The Euro is an exceptional case, a dangerous experiment of a currency divorced from individual nations themselves. The Euro is a foreign currency to all its users -except, some may say, Germany which has insisted right from the start that the Euro should be, to all intents and purposes, a continuation of the DM.
All 18 governments that use the Euro are users not issuers of the currency. They have all scrapped their sovereign currencies. They now lack the powers that a sovereign issuer has. Japan, the United States, the U.K., Canada, Australia, are sovereign issuers. Governments that adopted the Euro must borrow the currency. They must pay whatever the bond vigilantes require. They can run out of money. And they lack the policy space of a sovereign issuer.
For a member of the Eurozone, such as Italy the relationship between the government and the currency is different from the UK’s relation to the pound. Italy does not issue the currency that it uses. A country giving up control of the currency effectively gives up its own independence. Italy has becomes a State like Georgia is the sense that Georgia is a State of the USA. Except that the Eurozone doesn’t have anything like the financial infrastructure, which exists in the USA, and which is needed to equalise the imbalances between the richer and poorer parts of the currency zone and make a common currency work.
The problem with the Euro is that it cannot be created as needed.

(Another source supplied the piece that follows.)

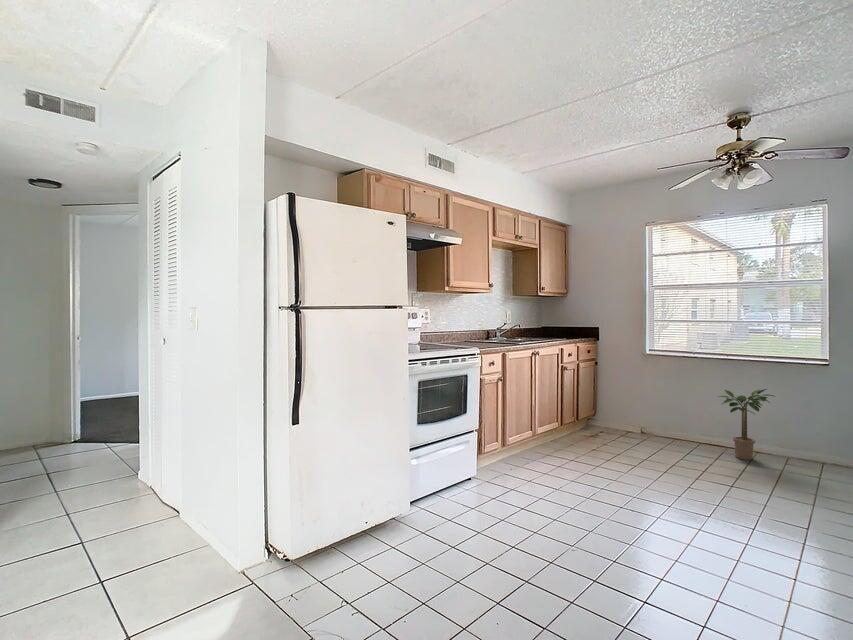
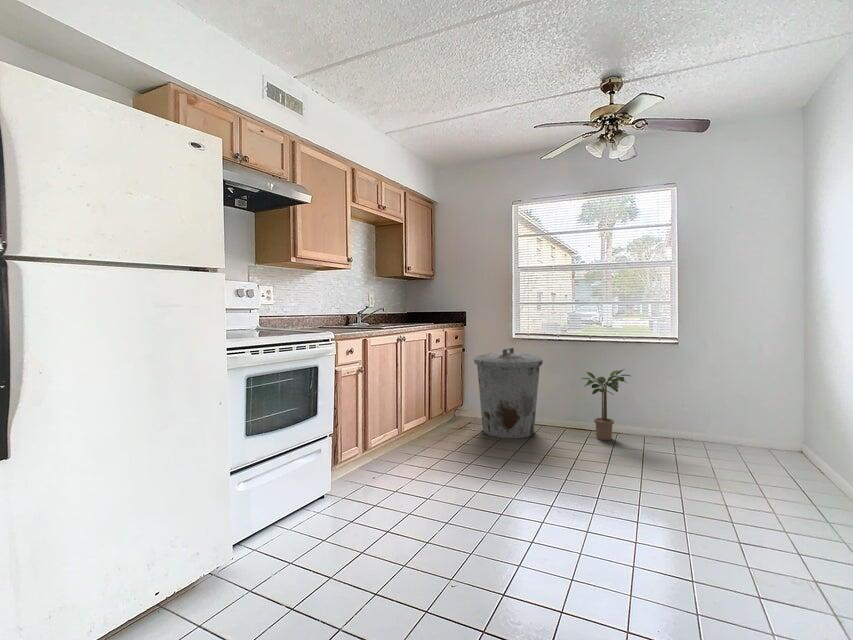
trash can: none [606,363,677,450] -> present [474,348,543,438]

The governments must go out and get Euros from someone else. The Eurozone countries have sacrificed their ability to conduct sensible economic policy, and the effects are clearer now than ever. Spain and Greece have unemployment rates of over 25%. Youth unemployment is over 50%. Unemployment is high everywhere. France has unemployment measured in double gigures. 1 in 4 of their young people are without work. The Eurozone as a whole is an economic disaster area.
But the Europeans can’t say they weren’t warned. In 1997 Wynne Godley wrote:
“The danger then is that the budgetary restraint to which governments are individually committed will impart a dis-inflationary bias that locks Europe as a whole into a depression it is powerless to lift.”
The UK thankfully learned from its own experience the pitfalls of tying its own currency to another currency with its ill fated attempt to shadow the DM in the 90s. That ended in the debacle of Black Wednesday. But better a debacle than a disaster. At least the pound still existed, at the time, and could be freed. Greece and Spain don’t have their Drachma or Peseta any more. Just how they can free themselves from their predicament isn’t easy to see.
If you talk to most Germans , or read articles in the German media, you’ll notice a lot of finger pointing towards, particularly, the Greeks. Their argument is basically one of ‘Look, we manage perfectly well with the Euro. If you sorted out your deficiencies then you could manage too’!
To decide if this is realistic we need to look at the three sector balances for any country:
Public Sector Balance +Private Sector Balance + Rest of World Balance = 0
Germany runs a balance of trade surplus with the Rest of the World. Therefore the last term is negative.
The Private Sector save, in true German style, for their pensions etc. Therefore the second term is positive.
So the Government can comfortably run a closed to balanced budget without causing a deflationary effect on their economy.
It’s a lot different for Greece or Spain.
Their balance of trade is poor. Therefore the last term is positive.
There are still many who wish to save (people do when times are bad) so the second term is positive too.
The EU requires countries to minimise their deficit. So the periphery have to try to balance their budgets. The first term has to be close to zero.
So yes, theoretically there is a lot that could be done to gather in more taxes from the rich in Greece. That could be done, of course. But fundamentally the German argument is nothing more than saying that if all countries had a balance of payments surplus then everyone could be like Germany! The Germans are supposed to be smart and modern. Can’t they see the lack of logic?
The dictat of the EU is effectively one of trying to suspend the rules of basic arithmetic. The more Governments of the periphery countries try to achieve the impossible the more their economies spiral downwards in search of a ‘zero solution’ to the equation.
What can be done? Forcibly stop Greeks and Spaniards saving? Import controls within the Euro region? That would work but there are obvious problems! But, the first step is to at least recognise the reason for the problem. It’s pretty obvious but I don’t see any indications that the penny has dropped. German politicians, mainstream European economists, the IMF and many others are locked into a neo-liberal mindset.
They are like old fashioned doctors who prescribe the bleeding of a patient . When that doesn’t work they prescribe more bleeding. Then more and more until the patient dies! Afterwards they all agree that bleeding was the right course of action but they probably should have prescribed it earlier and in greater amounts! Is this supposed to be the 21st century?